Diesel Engines • This engine was invented in 1892 by a German mechanical engineer named Rudolph Diesel. • At first this engine was known as the compression engine but later was named Diesel after its inventor.
Diesel Engines • Diesels come in two stroke and four stroke versions and operate much like the gasoline driven engines. • Diesels have a greater compression ratio than gasoline engines. • Diesel 16:1 – 23:1 • Gasoline 6:1 – 12:1
Diesel Engine Principles of Operation • Intake Stroke • The intake valve opens. • The piston moves downward. • Only air is pulled into the cylinder or pumped in using a turbo charger (fan).
Diesel Engine Principles of Operation • Compression Stroke • The upward movement of the piston compresses the air increasing the temperature to approximately 538 degrees Celsius.
Diesel Engine Principles of Operation • Power Stroke • As the piston reaches the top, fuel is injected at just the right moment and ignited by the heat, forcing the piston back down.

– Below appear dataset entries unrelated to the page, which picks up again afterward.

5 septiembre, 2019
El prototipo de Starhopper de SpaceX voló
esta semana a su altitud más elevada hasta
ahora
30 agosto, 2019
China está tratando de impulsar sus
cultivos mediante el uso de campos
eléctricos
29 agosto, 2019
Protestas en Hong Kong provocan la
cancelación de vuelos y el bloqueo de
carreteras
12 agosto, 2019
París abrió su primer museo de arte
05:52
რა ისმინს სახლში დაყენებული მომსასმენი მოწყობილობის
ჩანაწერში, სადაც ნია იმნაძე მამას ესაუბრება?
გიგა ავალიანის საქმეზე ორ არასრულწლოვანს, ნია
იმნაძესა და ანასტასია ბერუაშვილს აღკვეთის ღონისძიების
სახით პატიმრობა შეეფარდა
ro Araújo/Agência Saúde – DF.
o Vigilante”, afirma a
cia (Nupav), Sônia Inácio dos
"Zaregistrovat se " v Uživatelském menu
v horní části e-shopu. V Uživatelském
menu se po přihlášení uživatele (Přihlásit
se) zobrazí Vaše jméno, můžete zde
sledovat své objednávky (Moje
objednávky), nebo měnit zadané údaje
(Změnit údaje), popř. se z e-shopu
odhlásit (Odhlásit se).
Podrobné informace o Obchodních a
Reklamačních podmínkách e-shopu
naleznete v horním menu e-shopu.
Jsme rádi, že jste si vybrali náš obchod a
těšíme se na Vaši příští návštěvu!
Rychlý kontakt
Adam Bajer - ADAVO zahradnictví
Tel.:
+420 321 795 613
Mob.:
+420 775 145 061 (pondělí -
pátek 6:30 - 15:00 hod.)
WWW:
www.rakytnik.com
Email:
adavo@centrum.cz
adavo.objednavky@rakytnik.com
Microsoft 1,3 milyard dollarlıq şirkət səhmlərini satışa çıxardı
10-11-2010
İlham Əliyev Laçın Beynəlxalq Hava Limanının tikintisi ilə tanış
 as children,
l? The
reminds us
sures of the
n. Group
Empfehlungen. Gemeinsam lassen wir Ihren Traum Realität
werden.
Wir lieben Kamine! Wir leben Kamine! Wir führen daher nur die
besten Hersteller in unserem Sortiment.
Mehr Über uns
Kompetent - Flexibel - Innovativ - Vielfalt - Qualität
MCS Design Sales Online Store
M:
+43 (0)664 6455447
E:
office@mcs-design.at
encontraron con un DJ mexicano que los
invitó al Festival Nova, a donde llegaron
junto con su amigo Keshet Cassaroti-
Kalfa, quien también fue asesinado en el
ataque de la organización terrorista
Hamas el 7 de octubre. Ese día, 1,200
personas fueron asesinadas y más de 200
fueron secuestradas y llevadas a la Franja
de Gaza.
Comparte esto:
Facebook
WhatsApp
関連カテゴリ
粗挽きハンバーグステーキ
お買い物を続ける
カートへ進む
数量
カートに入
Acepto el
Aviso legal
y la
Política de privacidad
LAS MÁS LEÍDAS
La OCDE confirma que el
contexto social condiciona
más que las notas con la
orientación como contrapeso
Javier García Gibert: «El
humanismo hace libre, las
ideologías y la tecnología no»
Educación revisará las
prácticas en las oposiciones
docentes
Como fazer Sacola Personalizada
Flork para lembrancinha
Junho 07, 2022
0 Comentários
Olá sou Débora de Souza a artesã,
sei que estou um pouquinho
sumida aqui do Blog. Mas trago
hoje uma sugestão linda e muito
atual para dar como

Diesel Engine Principles of Operation • Exhaust stroke • The piston moves back to the top and pushes the burned gases out of the exhaust valve or port.
Diesel VS Gasoline Engines • Different type fuel (Diesel fuel). • Diesel engines operate at a much higher compression ratio. • Diesel engines do not use spark plugs. • Glow plugs are used to help get the engines going on very cold days.
Diesel Engine Advantages • Advantages • Greater fuel economy (25% more efficient than gasoline engines). • Produces more power. • Requires less maintenance.
Diesel Engine Disadvantages • Disadvantages • Must be constructed heavier to withstand the higher pressures. • Shortage of qualified mechanics in some areas.